Excerpt provided ▸

One FCPA reform proposal is to amend the law to provide a period of repose following an acquisition.  Championed by George Terwilliger (here – an FCPA practitioner at White & Case and former Deputy Attorney General) the idea, as Terwilliger explains in this piece “is that US companies, with notice to US enforcement authorities, would have a defined period after an acquisition in which to perform a rigorous FCPA compliance review of the acquired entity. If FCPA compliance issues were uncovered, the acquiring company would remediate them, and disclose both the existence of the problem and its remediation to the government. The acquiring company would be immune from civil or criminal enforcement as to matters uncovered during the review period, which could be on the order of 90 to 120 days.” 

I was reminded of Terwilliger’s reform proposal when reading ABM Industries Inc. recent disclosure.  Before getting to the disclosure, a bit of background.  In December 2010, ABM Industries Inc. (a leading provider of facility services) announced its acquisition of The Linc Group LLC (“TLG”).  (See here).  ABM President and CEO Henrik Slisager described the acquisition as a “game changer” in that the transaction, among other things, would bring ABM “into the $70 billion government marketplace, where TLG brings broad experience and deep client relationships.”

Data extract ▸

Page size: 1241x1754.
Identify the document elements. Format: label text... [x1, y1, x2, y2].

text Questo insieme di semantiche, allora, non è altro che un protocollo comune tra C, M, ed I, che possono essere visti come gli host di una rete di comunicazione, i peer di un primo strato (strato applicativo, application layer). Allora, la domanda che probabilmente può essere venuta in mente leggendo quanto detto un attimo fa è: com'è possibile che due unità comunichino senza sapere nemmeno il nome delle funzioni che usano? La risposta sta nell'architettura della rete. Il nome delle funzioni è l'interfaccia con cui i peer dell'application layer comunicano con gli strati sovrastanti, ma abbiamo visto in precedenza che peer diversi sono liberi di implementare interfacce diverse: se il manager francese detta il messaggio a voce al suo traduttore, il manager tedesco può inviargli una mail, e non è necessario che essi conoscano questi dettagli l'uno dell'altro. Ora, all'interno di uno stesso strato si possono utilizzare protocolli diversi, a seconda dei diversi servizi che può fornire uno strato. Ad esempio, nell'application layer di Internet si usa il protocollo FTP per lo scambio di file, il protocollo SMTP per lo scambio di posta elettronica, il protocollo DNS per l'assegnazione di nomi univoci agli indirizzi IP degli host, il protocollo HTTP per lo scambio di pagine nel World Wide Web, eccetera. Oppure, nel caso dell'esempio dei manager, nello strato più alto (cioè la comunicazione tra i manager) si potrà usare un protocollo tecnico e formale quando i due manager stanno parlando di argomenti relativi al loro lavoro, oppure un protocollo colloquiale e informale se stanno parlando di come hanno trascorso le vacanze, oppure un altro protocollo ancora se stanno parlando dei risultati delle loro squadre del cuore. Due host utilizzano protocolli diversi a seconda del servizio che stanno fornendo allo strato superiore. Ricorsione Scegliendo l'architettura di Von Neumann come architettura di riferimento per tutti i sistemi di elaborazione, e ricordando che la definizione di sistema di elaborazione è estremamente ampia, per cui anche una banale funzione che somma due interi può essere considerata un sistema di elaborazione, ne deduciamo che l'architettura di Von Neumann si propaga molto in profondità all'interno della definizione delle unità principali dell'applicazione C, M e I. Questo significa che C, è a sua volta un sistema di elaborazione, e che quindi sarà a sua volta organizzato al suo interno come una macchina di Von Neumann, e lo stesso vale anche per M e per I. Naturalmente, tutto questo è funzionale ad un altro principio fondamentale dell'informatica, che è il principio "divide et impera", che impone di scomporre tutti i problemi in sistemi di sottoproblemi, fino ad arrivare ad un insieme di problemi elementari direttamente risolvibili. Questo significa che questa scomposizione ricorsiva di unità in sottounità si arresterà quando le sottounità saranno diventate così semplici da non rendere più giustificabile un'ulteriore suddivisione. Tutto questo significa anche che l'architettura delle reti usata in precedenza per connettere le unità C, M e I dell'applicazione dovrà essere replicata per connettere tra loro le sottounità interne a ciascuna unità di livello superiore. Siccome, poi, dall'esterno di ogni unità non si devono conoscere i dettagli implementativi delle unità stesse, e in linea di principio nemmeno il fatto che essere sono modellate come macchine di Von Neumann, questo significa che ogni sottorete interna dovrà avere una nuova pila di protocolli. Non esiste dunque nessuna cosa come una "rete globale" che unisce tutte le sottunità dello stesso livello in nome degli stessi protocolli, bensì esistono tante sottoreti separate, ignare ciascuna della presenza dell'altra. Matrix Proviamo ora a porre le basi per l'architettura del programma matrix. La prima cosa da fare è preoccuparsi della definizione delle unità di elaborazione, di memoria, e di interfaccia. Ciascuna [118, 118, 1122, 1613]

Work to be completed ▸ Do these three statements agree with the FCPA reform excerpt? Answer yes or no for each and quote the deciding words from the excerpt. 1. Under the proposal, the review period could be roughly 90 to 120 days. 2. Under the proposal, an acquiring company that fixed a compliance problem would not have to tell the government about it. 3. ABM Industries Inc. announced its acquisition of The Linc Group LLC in December 2010.

Finished task ▸
1. Yes: "which could be on the order of 90 to 120 days."
2. No: "disclose both the existence of the problem and its remediation to the government."
3. Yes: "In December 2010, ABM Industries Inc. (a leading provider of facility services) announced its acquisition of The Linc Group LLC"